- **DESCRIPTION OF THE TASK**
Using the listing that follows, filter out every line lacking the string "Dame" and return the rest.

======== STUDY MATERIAL

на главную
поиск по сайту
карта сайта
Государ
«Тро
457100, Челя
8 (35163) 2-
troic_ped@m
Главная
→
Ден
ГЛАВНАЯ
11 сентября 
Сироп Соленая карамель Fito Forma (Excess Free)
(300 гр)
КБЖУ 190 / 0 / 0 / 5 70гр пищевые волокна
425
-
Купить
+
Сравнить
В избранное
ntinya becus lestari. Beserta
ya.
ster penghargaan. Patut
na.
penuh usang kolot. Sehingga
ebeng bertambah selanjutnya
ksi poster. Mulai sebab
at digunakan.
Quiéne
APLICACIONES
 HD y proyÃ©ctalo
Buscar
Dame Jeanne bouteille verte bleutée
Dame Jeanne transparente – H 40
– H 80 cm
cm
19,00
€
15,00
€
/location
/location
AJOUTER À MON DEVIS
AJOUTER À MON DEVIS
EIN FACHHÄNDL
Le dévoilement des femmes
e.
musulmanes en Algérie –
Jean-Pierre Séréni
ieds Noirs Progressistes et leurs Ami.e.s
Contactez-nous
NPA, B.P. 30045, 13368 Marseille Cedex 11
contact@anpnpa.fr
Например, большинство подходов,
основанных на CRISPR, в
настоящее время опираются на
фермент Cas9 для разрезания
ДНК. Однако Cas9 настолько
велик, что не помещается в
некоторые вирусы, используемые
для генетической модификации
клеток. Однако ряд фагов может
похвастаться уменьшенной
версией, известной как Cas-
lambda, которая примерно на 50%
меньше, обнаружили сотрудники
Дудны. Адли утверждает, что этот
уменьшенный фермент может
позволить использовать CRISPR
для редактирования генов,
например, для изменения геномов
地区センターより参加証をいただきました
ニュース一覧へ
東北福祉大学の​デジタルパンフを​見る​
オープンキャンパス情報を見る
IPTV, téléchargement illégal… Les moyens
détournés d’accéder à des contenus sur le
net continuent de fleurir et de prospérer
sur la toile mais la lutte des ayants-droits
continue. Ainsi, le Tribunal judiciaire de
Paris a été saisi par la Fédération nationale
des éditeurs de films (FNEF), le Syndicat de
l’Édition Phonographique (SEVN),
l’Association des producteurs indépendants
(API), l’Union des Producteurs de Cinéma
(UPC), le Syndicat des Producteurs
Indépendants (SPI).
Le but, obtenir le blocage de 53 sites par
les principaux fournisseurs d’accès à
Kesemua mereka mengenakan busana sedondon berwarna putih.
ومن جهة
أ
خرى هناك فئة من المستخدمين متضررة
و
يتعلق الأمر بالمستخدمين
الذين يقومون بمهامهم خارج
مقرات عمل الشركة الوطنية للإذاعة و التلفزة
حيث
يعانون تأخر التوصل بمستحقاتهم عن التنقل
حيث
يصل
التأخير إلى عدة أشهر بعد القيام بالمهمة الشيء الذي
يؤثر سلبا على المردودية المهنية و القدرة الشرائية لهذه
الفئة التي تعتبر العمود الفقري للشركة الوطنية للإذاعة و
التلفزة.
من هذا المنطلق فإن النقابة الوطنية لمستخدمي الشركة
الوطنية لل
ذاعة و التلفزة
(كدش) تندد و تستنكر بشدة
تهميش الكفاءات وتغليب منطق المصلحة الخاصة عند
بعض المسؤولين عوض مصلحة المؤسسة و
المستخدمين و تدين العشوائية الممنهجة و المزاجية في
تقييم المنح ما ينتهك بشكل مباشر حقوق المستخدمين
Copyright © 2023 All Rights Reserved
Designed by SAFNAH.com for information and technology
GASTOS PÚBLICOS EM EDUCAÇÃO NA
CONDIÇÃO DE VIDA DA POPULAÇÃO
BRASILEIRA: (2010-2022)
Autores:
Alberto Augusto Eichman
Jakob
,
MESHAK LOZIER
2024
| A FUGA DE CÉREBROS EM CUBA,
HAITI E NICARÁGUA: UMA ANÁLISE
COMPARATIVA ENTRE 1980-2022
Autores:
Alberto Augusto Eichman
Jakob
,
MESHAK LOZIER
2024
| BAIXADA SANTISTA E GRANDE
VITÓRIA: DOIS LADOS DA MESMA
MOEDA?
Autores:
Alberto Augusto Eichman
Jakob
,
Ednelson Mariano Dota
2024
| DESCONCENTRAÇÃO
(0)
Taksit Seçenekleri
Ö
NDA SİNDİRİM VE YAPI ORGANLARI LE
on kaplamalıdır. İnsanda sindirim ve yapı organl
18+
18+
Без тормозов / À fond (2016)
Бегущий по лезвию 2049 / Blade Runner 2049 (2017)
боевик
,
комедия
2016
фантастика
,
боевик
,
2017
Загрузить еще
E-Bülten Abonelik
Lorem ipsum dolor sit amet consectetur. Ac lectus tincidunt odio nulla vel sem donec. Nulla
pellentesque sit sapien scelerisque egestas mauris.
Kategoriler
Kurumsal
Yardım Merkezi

================

- **EXERCISE SOLUTION**
Dame Jeanne bouteille verte bleutée
Dame Jeanne transparente – H 40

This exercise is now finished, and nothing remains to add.